Now, the question is whether the positive trend will continue or whether a fall below the 8-day simple moving average on higher average volume or the S&P 500 might suggest that change is coming.  The NASDAQ has fallen close to the 8-day line and volume has surged to the highest level in the past 24 months.


So now the question is whether to:


1.       Be long,

2.       Be short, or

3.       Be on the sidelines.


Remember pigs get slaughtered.


The daily charts show recent daily action in both the NASDAQ and the S&P 500.  The view to the right of each chart shows in detail recent trends and volume movement.

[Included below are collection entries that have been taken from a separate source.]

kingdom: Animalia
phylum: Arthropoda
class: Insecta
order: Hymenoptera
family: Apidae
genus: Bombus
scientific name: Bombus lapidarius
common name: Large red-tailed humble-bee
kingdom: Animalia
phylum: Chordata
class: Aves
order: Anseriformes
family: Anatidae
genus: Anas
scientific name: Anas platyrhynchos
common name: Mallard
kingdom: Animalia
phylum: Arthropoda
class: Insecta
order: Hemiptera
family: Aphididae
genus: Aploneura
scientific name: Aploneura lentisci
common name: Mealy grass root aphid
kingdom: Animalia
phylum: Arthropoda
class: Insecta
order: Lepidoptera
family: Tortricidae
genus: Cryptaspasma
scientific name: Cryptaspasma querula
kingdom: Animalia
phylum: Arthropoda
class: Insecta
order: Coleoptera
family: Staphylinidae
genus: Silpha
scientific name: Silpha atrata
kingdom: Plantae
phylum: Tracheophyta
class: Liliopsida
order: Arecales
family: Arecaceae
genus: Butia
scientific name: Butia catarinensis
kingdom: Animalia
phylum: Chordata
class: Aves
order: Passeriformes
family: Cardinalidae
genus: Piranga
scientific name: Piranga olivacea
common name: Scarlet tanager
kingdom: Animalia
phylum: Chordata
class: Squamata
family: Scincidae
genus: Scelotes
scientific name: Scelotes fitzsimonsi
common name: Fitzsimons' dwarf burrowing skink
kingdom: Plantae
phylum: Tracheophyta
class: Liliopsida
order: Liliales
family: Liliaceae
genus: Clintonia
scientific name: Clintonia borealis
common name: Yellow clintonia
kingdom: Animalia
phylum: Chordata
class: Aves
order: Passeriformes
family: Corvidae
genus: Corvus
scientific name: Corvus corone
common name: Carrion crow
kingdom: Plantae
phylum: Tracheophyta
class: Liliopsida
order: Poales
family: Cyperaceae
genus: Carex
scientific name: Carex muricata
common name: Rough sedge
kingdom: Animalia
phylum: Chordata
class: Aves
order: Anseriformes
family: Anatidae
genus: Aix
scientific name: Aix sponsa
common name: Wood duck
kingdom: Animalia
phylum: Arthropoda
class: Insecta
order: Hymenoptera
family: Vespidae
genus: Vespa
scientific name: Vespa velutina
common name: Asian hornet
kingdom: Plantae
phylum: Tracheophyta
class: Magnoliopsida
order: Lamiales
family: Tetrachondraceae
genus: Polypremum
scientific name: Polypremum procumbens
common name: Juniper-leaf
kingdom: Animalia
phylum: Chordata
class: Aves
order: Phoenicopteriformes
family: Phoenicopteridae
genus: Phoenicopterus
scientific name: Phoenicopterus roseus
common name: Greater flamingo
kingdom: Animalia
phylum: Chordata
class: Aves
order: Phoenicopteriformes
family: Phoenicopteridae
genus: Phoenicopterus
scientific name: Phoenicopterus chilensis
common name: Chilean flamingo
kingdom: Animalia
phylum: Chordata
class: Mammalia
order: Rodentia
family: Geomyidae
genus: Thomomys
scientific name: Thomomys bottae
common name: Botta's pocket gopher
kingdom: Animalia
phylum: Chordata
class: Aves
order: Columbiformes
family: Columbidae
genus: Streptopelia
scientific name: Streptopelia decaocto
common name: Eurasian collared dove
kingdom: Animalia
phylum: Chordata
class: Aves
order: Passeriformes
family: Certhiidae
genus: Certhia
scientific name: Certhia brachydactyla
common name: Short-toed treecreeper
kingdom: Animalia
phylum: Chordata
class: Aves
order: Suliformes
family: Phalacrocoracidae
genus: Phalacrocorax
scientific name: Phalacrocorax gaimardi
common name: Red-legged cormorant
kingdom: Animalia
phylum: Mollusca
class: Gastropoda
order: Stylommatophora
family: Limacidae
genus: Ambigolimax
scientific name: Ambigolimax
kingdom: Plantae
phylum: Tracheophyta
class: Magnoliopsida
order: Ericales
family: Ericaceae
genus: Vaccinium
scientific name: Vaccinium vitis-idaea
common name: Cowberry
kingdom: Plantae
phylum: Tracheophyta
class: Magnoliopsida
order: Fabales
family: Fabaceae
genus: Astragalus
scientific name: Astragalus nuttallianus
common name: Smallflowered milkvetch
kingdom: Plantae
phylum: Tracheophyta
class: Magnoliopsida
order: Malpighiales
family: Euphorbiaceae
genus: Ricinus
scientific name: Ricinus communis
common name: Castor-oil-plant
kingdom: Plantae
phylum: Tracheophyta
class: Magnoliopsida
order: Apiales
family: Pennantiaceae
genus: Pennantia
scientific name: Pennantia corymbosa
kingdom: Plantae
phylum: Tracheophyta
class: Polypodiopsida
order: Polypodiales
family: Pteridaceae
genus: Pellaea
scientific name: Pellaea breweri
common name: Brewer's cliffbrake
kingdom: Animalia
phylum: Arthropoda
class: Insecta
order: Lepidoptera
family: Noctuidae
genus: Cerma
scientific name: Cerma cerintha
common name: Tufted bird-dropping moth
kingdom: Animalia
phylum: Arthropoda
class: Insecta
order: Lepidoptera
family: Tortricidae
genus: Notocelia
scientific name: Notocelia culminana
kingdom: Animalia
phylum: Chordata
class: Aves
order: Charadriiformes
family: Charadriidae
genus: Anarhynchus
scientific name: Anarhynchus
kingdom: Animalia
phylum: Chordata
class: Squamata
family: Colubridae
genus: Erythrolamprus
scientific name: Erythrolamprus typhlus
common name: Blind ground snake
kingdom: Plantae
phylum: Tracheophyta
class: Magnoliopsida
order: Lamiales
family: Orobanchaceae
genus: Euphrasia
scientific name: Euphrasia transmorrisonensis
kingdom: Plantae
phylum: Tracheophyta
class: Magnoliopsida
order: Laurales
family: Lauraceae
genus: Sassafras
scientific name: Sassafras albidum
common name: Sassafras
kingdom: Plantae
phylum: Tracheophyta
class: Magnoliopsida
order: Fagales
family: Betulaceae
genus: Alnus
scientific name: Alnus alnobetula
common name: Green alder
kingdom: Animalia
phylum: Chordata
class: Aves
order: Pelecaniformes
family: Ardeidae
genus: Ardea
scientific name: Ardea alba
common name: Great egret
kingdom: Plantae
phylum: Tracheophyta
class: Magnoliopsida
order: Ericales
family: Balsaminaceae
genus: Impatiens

While longer-term trend shown in the first set of charts suggests a positive market, the daily charts suggest that we might be at a turning point. To get a better handle on whether the market is moving from a “Market in Uptrend”, we take a look at the Accumulation/Distribution chart shown below. As can be clearly shown, the number of “A” rated stocks according to IBD has clearly peaked and has now fallen as of Thursday to below the green zone. The methodology which I use has a rule that states that when the line falls below the green zone, profits need to be taken.  Further, when the line falls below the red line, the trading portfolio should be in cash.



The Strategic Investing Portfolio went to cash thanks to its selling rules on January 27th.  In running the various screens in both IBD stock screener and StockCharts, we have not found any positions in which to recently invest. However, we have placed a few on the Watch List.


We continue to run the various IBD and StockCharts screens each day but the current political and economic conditions suggest that prudence is justified.


Many people have bewailed the mess surrounding GameStop and other stocks. However, changing the rules to prevent a breakdown in the markets has been around for centuries.  The bullion banks and the commodity exchanges have changed the margin requirements multiple times to prevent them from going bankrupt.  Doesn’t anyone remember the Hunt’s foray into the silver market back in the 70’s and how the exchange survived?


Nothing is new …. Just a new group of sheep to be shorn.